The GLCMs are stored in a i x j x n matrix, where n is the number of GLCMs calculated usually due to the different orientation and displacements used in the algorithm. Usually the values i and j are equal to 'NumLevels' parameter of the GLCM computing function graycomatrix(). Note that matlab quantization values belong to the set {1,..., NumLevels} and not from {0,...,(NumLevels-1)} as provided in some references
http://www.mathworks.com/access/helpdesk/help/toolbox/images/graycomatrix.html
Although there is a function graycoprops() in Matlab Image Processing Toolbox that computes four parameters Contrast, Correlation, Energy, and Homogeneity. The paper by Haralick suggests a few more parameters that are also computed here. The code is not vectorized and hence is not an efficient implementation but it is easy to add new features based on the GLCM using this code. The code takes care of 3 dimensional glcms (multiple glcms in a single 3D array)
If you find that the values obtained are different from what you expect or if you think there is a different formula that needs to be used from the ones used in this code please let me know. A few questions which I have are listed in the link http://www.mathworks.com/matlabcentral/newsreader/view_thread/239608
I plan to submit a vectorized version of the code later and provide updates based on replies to the above link and this initial code.
% Features computed
% Autocorrelation: [2] (out.autoc)
% Contrast: matlab/[1,2] (out.contr)
% Correlation: matlab (out.corrm)
% Correlation: [1,2] (out.corrp)
% Cluster Prominence: [2] (out.cprom)
% Cluster Shade: [2] (out.cshad)
% Dissimilarity: [2] (out.dissi)
% Energy: matlab / [1,2] (out.energ)
% Entropy: [2] (out.entro)
% Homogeneity: matlab (out.homom)
% Homogeneity: [2] (out.homop)
% Maximum probability: [2] (out.maxpr)
% Sum of sqaures: Variance [1] (out.sosvh)

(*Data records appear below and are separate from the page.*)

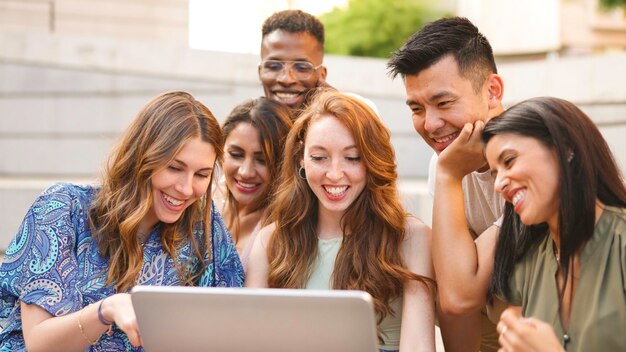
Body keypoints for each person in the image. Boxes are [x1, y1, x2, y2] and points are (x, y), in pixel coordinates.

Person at [0, 91, 244, 351]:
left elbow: (235, 323)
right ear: (142, 158)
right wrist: (106, 310)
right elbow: (40, 344)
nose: (186, 188)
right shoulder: (63, 208)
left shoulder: (203, 227)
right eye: (174, 168)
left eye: (202, 174)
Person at [245, 90, 436, 352]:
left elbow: (419, 347)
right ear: (301, 158)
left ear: (371, 160)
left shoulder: (410, 237)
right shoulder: (271, 240)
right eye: (319, 157)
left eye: (352, 157)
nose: (335, 174)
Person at [387, 16, 507, 351]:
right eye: (417, 108)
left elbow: (459, 295)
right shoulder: (445, 161)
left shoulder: (533, 157)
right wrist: (446, 171)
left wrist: (449, 174)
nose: (431, 124)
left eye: (443, 103)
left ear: (492, 91)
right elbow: (453, 300)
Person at [481, 97, 626, 352]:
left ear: (566, 148)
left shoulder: (620, 243)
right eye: (494, 173)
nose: (498, 184)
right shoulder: (529, 265)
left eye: (509, 160)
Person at [217, 97, 292, 272]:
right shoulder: (203, 201)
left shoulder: (283, 231)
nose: (246, 172)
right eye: (236, 154)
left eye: (262, 160)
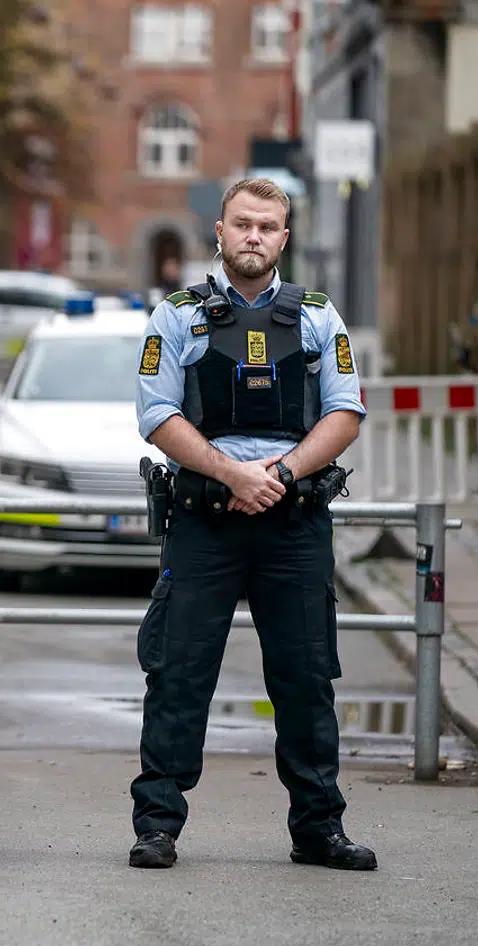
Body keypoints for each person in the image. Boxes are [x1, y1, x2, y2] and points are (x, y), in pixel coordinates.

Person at [129, 177, 375, 872]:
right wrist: (234, 475)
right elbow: (156, 415)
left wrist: (281, 476)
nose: (254, 237)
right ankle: (157, 825)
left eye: (267, 227)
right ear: (219, 230)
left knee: (305, 678)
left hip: (293, 522)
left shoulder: (320, 317)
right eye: (242, 224)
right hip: (204, 520)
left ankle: (318, 828)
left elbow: (345, 414)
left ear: (285, 239)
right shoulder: (176, 316)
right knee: (178, 673)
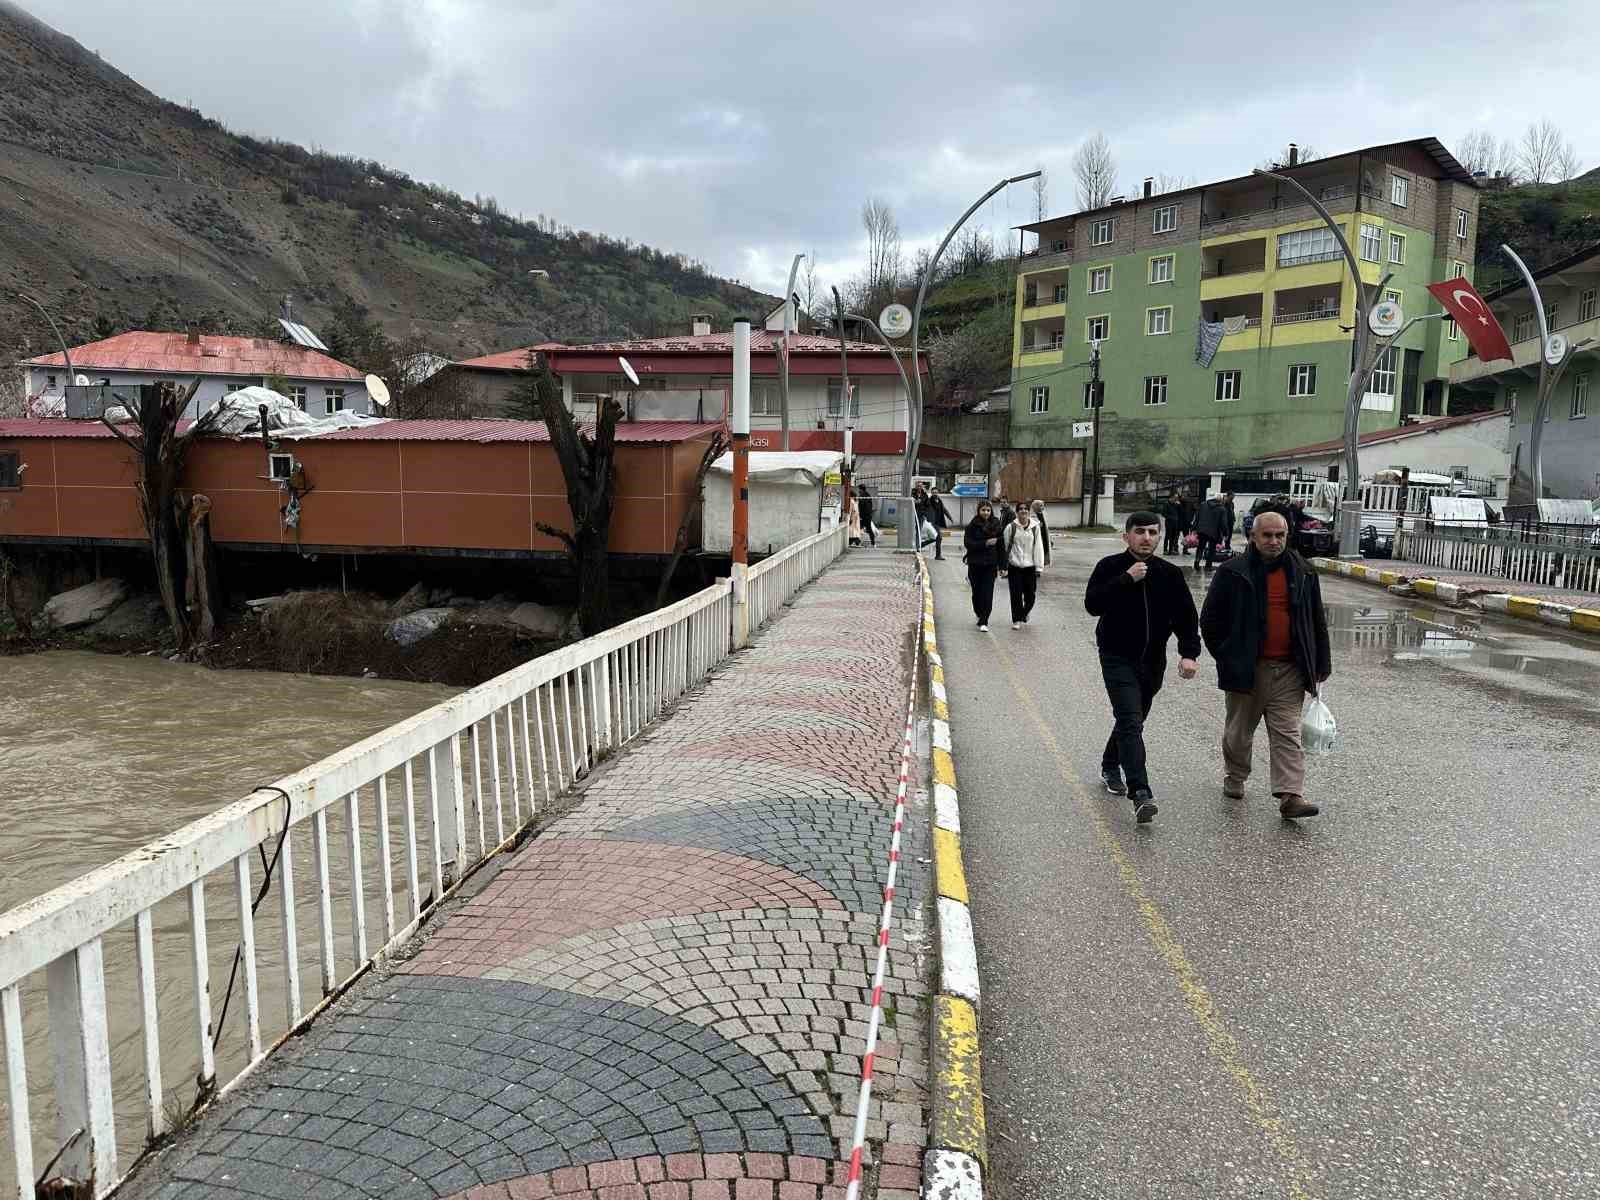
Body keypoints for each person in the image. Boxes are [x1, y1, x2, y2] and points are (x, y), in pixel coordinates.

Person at [1200, 511, 1332, 820]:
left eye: (1279, 536)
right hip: (1246, 668)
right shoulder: (1233, 572)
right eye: (1267, 536)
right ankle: (1235, 776)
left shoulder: (1303, 571)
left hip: (1290, 669)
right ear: (1253, 537)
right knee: (1239, 733)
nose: (1274, 541)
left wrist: (1320, 663)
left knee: (1287, 733)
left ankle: (1291, 795)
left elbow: (1316, 620)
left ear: (1287, 537)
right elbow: (1210, 620)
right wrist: (1227, 655)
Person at [1084, 511, 1202, 823]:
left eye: (1152, 532)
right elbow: (1092, 604)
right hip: (1116, 656)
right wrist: (1126, 579)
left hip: (1153, 661)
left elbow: (1187, 618)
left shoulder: (1170, 574)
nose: (1146, 537)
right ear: (1127, 537)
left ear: (1160, 536)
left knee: (1131, 719)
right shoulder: (1110, 567)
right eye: (1139, 532)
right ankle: (1141, 793)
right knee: (1130, 719)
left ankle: (1111, 763)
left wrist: (1189, 654)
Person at [963, 501, 1005, 632]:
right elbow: (968, 544)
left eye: (988, 510)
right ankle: (979, 612)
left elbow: (1001, 547)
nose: (986, 513)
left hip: (990, 564)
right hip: (975, 563)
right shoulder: (972, 526)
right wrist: (985, 543)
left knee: (987, 592)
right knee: (977, 593)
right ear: (978, 511)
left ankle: (984, 620)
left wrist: (1003, 566)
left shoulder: (997, 525)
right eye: (983, 510)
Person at [1002, 502, 1046, 628]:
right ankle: (1016, 620)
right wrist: (1004, 565)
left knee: (1030, 596)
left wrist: (1039, 567)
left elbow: (1038, 547)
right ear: (1017, 512)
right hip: (1014, 566)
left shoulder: (1035, 527)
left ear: (1028, 511)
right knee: (1015, 595)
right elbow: (1005, 546)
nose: (1023, 511)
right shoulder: (1011, 527)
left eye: (1025, 509)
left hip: (1030, 567)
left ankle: (1024, 613)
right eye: (1020, 509)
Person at [1193, 496, 1227, 571]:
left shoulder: (1203, 504)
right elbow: (1223, 523)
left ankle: (1197, 562)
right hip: (1213, 532)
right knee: (1211, 549)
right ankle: (1208, 566)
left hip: (1202, 530)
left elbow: (1197, 517)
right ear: (1221, 500)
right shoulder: (1222, 509)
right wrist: (1225, 533)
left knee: (1200, 547)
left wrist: (1194, 528)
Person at [927, 487, 951, 560]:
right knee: (939, 538)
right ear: (931, 493)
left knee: (935, 538)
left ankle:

% Sum average [1] (out.savgh)
% Sum variance [1] (out.svarh)
% Sum entropy [1] (out.senth)
% Difference variance [1] (out.dvarh)
% Difference entropy [1] (out.denth)
% Information measure of correlation1 [1] (out.inf1h)
% Informaiton measure of correlation2 [1] (out.inf2h)
% Inverse difference (INV) is homom [3] (out.homom)
% Inverse difference normalized (INN) [3] (out.indnc)
% Inverse difference moment normalized [3](out.idmnc)
Haralick uses 'Symmetric' = true in computing the glcm. There is no Symmetric flag in the Matlab version I use hence I add the diagonally opposite pairs to obtain the Haralick glcm. Here it is assumed that the diagonally opposite orientations are paired one after the other in the matrix. If the above assumption is true with respect to the input glcm then setting the flag 'pairs' to 1 will compute the final glcms that would result by setting 'Symmetric' to true. If your glcm is computed using the
Matlab version with 'Symmetric' flag you can set the flag 'pairs' to 0
% References:
1. R. M. Haralick, K. Shanmugam, and I. Dinstein, Textural Features of Image Classification, IEEE Transactions on Systems, Man and Cybernetics, vol. SMC-3, no. 6, Nov. 1973
2. L. Soh and C. Tsatsoulis, Texture Analysis of SAR Sea Ice Imagery Using Gray Level Co-Occurrence Matrices, IEEE Transactions on Geoscience and Remote Sensing, vol. 37, no. 2, March 1999.
3. D A. Clausi, An analysis of co-occurrence texture statistics as a
function of grey level quantization, Can. J. Remote Sensing, vol. 28, no.1, pp. 45-62, 2002
4. http://murphylab.web.cmu.edu/publications/boland/boland_node26.html
% Example:
% Usage is similar to graycoprops() but needs extra parameter 'pairs' apart from the GLCM as input
>I = imread('circuit.tif');
>GLCM2 = graycomatrix(I,'Offset',[2 0;0 2]);
>stats = GLCM_features1(GLCM2,0)
The output is a structure containing all the features calculated from the different GLCMs |